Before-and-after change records
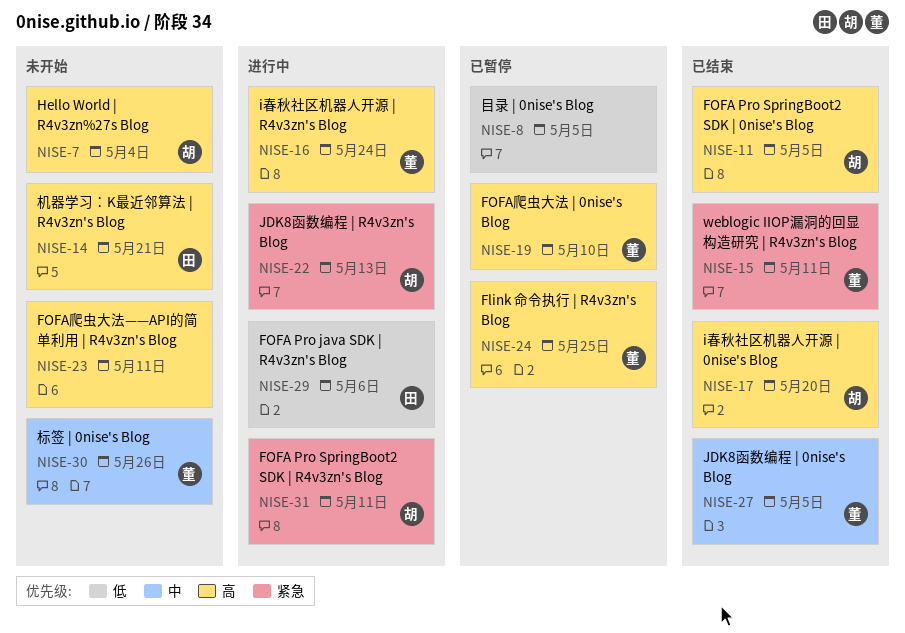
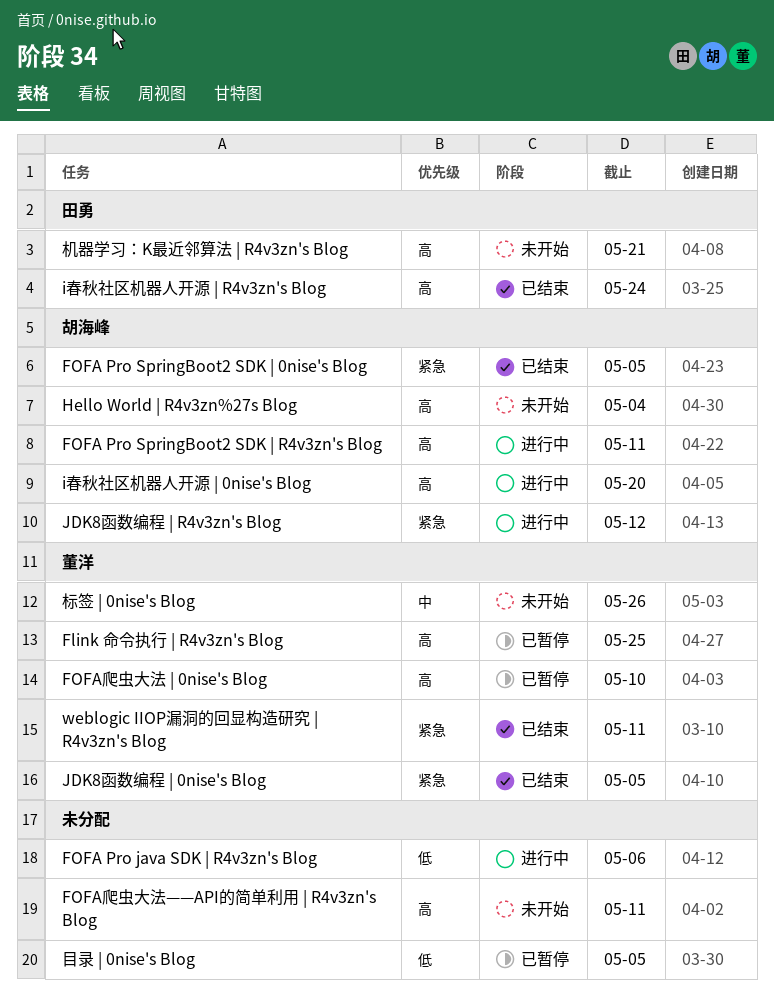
FOFA Pro java SDK | R4v3zn's Blog, owner: 田勇 -> none
FOFA Pro SpringBoot2 SDK | 0nise's Blog, priority: 高 -> 紧急
FOFA Pro SpringBoot2 SDK | R4v3zn's Blog, priority: 紧急 -> 高
i春秋社区机器人开源 | 0nise's Blog, status: 已结束 -> 进行中
i春秋社区机器人开源 | R4v3zn's Blog, status: 进行中 -> 已结束
i春秋社区机器人开源 | R4v3zn's Blog, owner: 董洋 -> 田勇
JDK8函数编程 | 0nise's Blog, priority: 中 -> 紧急
JDK8函数编程 | R4v3zn's Blog, due: May 13 -> May 12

- [WHAT IS NEEDED]:
Reproduce every entry exactly, but omit each picture.

- [RESPONSE TO THE TASK]:
FOFA Pro java SDK | R4v3zn's Blog, owner: 田勇 -> none
FOFA Pro SpringBoot2 SDK | 0nise's Blog, priority: 高 -> 紧急
FOFA Pro SpringBoot2 SDK | R4v3zn's Blog, priority: 紧急 -> 高
i春秋社区机器人开源 | 0nise's Blog, status: 已结束 -> 进行中
i春秋社区机器人开源 | R4v3zn's Blog, status: 进行中 -> 已结束
i春秋社区机器人开源 | R4v3zn's Blog, owner: 董洋 -> 田勇
JDK8函数编程 | 0nise's Blog, priority: 中 -> 紧急
JDK8函数编程 | R4v3zn's Blog, due: May 13 -> May 12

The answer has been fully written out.